Dr. Erol Kesici, göllerdeki mavi-yeşil alg oluşumuna ve sulardaki çözünmüş mineral unsur ölçüsünü da artıran taban çamurunda biriken ağır metal vb. unsurlarla ilgili Haliç ve İzmit Körfezi’nde olduğu üzere bilimsel sistemle taban çamur paklığı yapılması gerektiğini söyledi. Su düzeylerinin mutlak korunması ve önceliğin tarımdan daha çok içme suyu olması gerektiğini de belirten Dr. Kesici, “Bu kaynaklara ulaşan dere-yüzey sularının göle kirli su taşıması engellenmeli. Suların arıtılmasında biyolojik arıtmanın yanı sıra, ağır metaller için özel arıtma sistemleri kurulmalı” dedi.
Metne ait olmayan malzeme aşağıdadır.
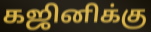
கஜினிக்கு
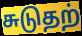
சுடுதற்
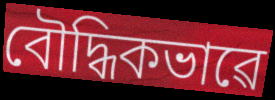
বৌদ্ধিকভাৱে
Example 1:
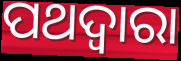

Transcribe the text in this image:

ପଥଦ୍ଵାରା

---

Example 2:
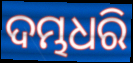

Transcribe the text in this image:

ଦମ୍ଭଧରି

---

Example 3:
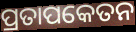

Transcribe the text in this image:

ପ୍ରତାପକେତନ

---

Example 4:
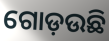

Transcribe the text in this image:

ଗୋଡ଼ଉଛି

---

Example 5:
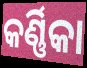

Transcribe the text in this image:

କର୍ଣ୍ଣିକା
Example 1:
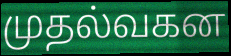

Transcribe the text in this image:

முதல்வகன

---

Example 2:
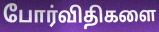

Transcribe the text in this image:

போர்விதிகளை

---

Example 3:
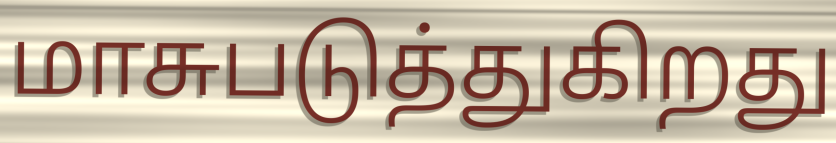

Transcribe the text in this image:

மாசுபடுத்துகிறது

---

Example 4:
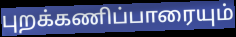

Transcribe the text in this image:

புறக்கணிப்பாரையும்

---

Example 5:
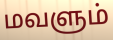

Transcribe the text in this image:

மவளும்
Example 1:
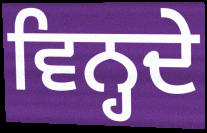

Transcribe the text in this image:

ਵਿਨ੍ਹਦੇ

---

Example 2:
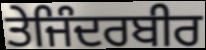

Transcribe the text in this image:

ਤੇਜਿੰਦਰਬੀਰ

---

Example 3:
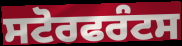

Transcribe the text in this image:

ਸਟੋਰਫਰੰਟਸ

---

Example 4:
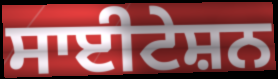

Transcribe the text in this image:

ਸਾਈਟੇਸ਼ਨ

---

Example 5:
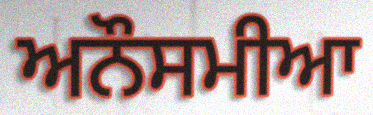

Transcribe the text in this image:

ਅਨੌਸਮੀਆ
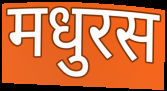
मधुरस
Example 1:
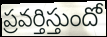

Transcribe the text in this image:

ప్రవర్తిస్తుందో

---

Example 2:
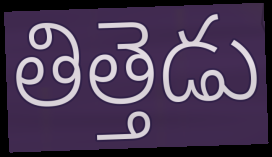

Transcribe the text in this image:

తిత్తెడు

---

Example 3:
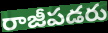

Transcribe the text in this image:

రాజీపడరు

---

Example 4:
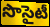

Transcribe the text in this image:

సొసైటీ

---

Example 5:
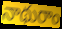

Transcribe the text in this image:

నాథురాం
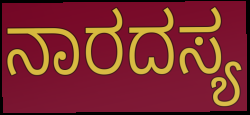
ನಾರದಸ್ಯ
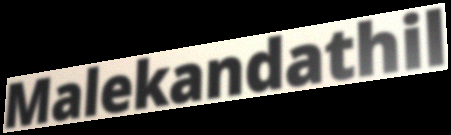
Malekandathil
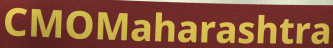
CMOMaharashtra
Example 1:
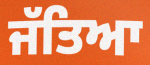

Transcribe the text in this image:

ਜੱਤਿਆ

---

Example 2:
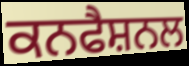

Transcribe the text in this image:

ਕਨਫੈਸ਼ਨਲ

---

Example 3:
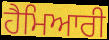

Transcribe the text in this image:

ਹੈਮਿਆਰੀ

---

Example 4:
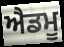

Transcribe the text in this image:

ਐਡਮੂ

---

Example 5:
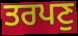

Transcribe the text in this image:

ਤਰਪਣੁ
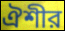
ঐশীর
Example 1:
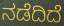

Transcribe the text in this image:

ನಡೆದಿದೆ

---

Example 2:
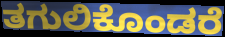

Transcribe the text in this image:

ತಗುಲಿಕೊಂಡರೆ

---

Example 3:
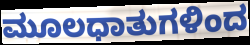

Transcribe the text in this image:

ಮೂಲಧಾತುಗಳಿಂದ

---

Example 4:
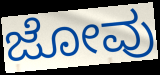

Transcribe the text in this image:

ಜೋವು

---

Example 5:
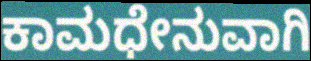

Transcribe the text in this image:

ಕಾಮಧೇನುವಾಗಿ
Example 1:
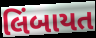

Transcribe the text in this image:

લિંબાયત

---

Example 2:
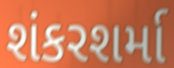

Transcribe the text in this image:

શંકરશર્મા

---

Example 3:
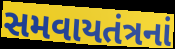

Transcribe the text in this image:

સમવાયતંત્રનાં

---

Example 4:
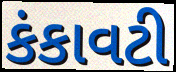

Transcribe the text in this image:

કંકાવટી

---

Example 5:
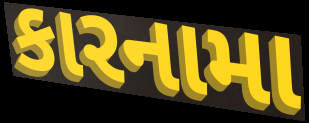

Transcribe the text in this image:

કારનામા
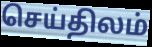
செய்திலம்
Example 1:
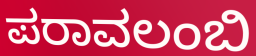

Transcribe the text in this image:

ಪರಾವಲಂಬಿ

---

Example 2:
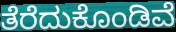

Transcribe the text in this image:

ತೆರೆದುಕೊಂಡಿವೆ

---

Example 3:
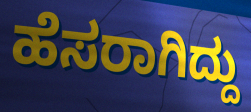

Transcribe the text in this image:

ಹೆಸರಾಗಿದ್ದು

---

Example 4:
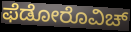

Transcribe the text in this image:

ಫೆಡೋರೊವಿಚ್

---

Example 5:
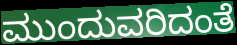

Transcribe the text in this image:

ಮುಂದುವರಿದಂತೆ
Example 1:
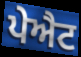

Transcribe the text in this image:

ਪੇਐਟ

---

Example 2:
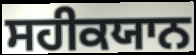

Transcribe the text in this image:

ਸਹੀਕਯਾਨ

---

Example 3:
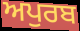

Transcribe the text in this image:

ਅਪੁਰਬ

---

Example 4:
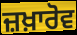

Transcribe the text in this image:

ਜ਼ਖ਼ਾਰੋਵ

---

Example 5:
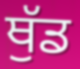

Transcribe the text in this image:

ਥੁੱਡ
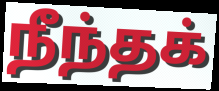
நீந்தக்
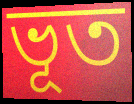
ভূত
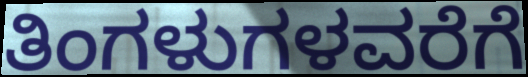
ತಿಂಗಳುಗಳವರೆಗೆ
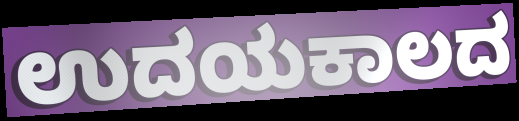
ಉದಯಕಾಲದ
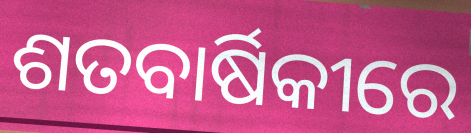
ଶତବାର୍ଷିକୀରେ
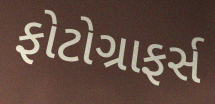
ફોટોગ્રાફર્સ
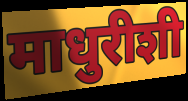
माधुरीशी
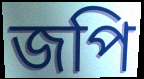
জপি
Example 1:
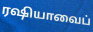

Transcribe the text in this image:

ரஷியாவைப்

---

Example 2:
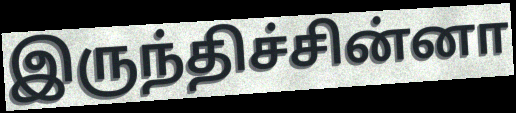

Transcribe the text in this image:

இருந்திச்சின்னா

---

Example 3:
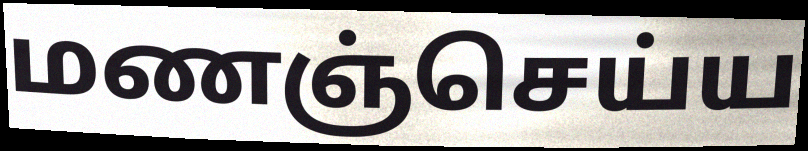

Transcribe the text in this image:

மணஞ்செய்ய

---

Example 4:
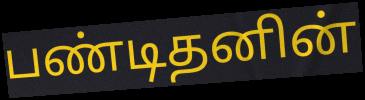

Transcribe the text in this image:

பண்டிதனின்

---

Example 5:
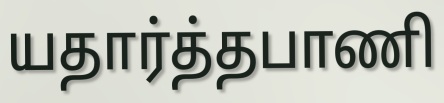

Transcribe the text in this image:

யதார்த்தபாணி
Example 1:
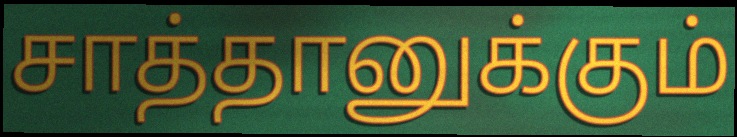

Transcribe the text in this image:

சாத்தானுக்கும்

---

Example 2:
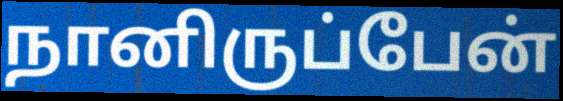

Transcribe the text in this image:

நானிருப்பேன்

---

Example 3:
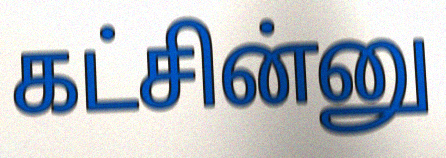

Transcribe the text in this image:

கட்சின்னு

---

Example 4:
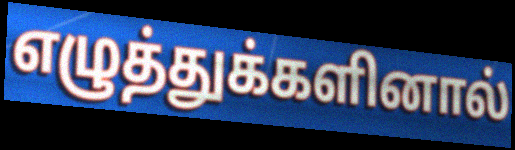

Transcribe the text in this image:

எழுத்துக்களினால்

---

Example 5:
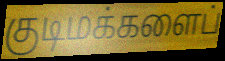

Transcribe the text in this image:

குடிமக்களைப்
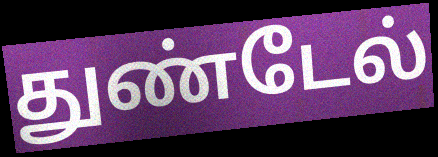
துண்டேல்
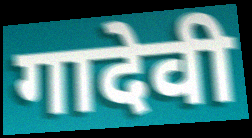
गादेवी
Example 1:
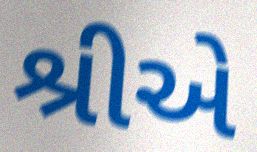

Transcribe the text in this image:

શ્રીએ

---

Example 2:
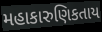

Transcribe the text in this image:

મહાકારુણિકતાય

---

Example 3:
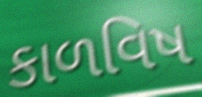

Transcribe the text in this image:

કાળવિષ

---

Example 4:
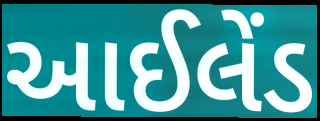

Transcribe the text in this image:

આઈલેંડ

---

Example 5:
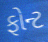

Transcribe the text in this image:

ફોન્ટ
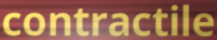
contractile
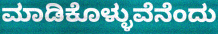
ಮಾಡಿಕೊಳ್ಳುವೆನೆಂದು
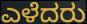
ಎಳೆದರು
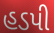
હડપી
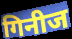
गिनीज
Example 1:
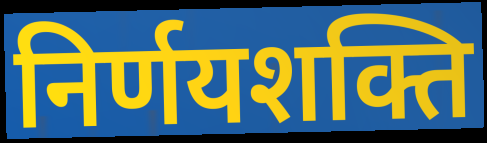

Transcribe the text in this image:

निर्णयशक्ति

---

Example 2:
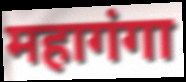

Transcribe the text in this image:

महागंगा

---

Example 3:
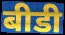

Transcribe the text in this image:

बीडी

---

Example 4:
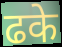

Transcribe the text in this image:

ढके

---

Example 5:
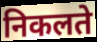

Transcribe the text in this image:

निकलते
ÇOK DÜZGÜN TAHLİL EDİLMELİ
İçme suyu kaynaklarında siyano çeşidi bakterilerin oluşumunun engellenmesi gerektiğini belirten Dr. Kesici, “Her periyot bakteri sayımları yapılarak olağan seviyelerde olması sağlanmalıdır. Farklı bilim kısımlarından insanların da belirttiği üzere pandemi vb. devirlerde ve kış aylarında taban sularının içme suyu olarak kullanımının sakıncalı olabileceği, bu suların bu devirlerde çok iyi tahlillerinin yapılarak ve özel arıtma teknikleri kullanarak dağıtımları sağlanmalıdır” diye konuştu.